There were such practices going on in pre-Roman Gaul. Why not coming in here with the Roman army to Britain and as a result, these may be the victims of Roman reprisal. Some of them. Others --
MANN: What's -- what's so amazing is not only that they've been found, but they haven't been found, really, by people like you. It's not the archaeologists who dug this hole, it's a bunch of men in hard hats trying to dig a tunnel for the Tube. The Crossrail project isn't well- known around the world, but it's enormous, and I gather they're finding all kinds of things.
PERRING: They are, and you've already been speaking to Jay Carver, who's the lead archaeologist for Crossrail, and the Museum of London have been working on lots of these sites ahead of the game. So, a lot of these sites are being investigated in advance.
In this particular case, the burials were at a greater depth than expected because they're lying in the bottom of an ancient river course, one of these rivers that cut through London. And charting the exact location of all these rivers is hard work, and we don't know where they all are. So, some will come up by surprise.
MANN: Now, I gather -- and I may have the facts wrong on this, because it's complicated to me -- that these skulls were actually found below other human remains, thousands of them, from a very different period in British history.
PERRING: That's right. We've also got burial grounds associated with the Black Death, there are medieval cemeteries. And these are also being excavated in advance of the Crossrail projects. These we know a little bit more about in advance, and most of those are being worked on now and in the coming months.
MANN: You get a sense -- I get a sense, I'm not from the UK or from London -- that London's paved with dead people, that every time they dig a hole, they seem to find somebody who's been there an awfully long time.
PERRING: I -- to a certain extent, that's true. Not just dead people, also their houses and the places they lived and worked. But the dead are there, and when they're found, people get excited. And in particular, in cases like this, where there's a bit of a mystery, thrills us all.
MANN: Fascinating stuff. Dominic Perring at the Institute of Archaeology at University College London. Thanks so much for this. And good luck with the work. It is amazing stuff.
PERRING: Thank you very much. Thank you.
MANN: And the dig continues. Well, join us for a special edition of CONNECT THE WORLD Friday, a very different subject. Football's world governing body, FIFA, expected to vote on whether to move the World Cup in 2022, not to a different place, but to a different season: winter.

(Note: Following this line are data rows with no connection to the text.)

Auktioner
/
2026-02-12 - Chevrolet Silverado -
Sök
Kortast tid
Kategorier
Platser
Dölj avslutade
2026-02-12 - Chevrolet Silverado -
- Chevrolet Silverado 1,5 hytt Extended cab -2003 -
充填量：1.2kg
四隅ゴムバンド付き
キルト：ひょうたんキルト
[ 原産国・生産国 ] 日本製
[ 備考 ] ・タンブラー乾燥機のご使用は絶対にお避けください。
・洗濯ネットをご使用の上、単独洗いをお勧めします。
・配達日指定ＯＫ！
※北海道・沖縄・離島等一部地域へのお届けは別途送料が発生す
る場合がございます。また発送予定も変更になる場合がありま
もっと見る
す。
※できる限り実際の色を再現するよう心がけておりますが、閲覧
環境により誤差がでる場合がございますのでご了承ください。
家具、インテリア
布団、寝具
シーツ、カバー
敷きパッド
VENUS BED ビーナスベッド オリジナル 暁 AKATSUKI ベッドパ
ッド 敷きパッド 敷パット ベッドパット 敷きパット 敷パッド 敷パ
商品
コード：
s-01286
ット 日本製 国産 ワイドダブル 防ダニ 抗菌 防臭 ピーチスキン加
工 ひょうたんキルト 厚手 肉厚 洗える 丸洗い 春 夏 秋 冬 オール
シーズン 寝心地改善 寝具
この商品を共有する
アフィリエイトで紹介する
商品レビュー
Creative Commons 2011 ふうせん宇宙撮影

Becky Anderson will be live in Qatar with all the reaction to the decision. It just gets too hot there in the summer. That's the worry. But she wants to hear from you. Should Qatar's World Cup be moved from the summertime? What impact do you think that would have? Tweet her @BeckyCNN, that's @BeckyCNN, and let her know.
Well, it seems like it's been an unusual day of finds in London, and our next discovery for you is definitely, well, a little cuter than those skulls. In tonight's Parting Shots, say hello to London's new baby tiger. Zookeepers captured the little cub with its mother on a hidden camera.
The keepers don't yet know if it's a boy or a girl cub because they're letting it spend some quality time alone with Mum first. The tiger's pregnancy was even kept a secret until now. The cub is the zoo's first newborn tiger in 17 years.
I'm Jonathan Mann, you've been watching CONNECT THE WORLD. Thanks for being with us.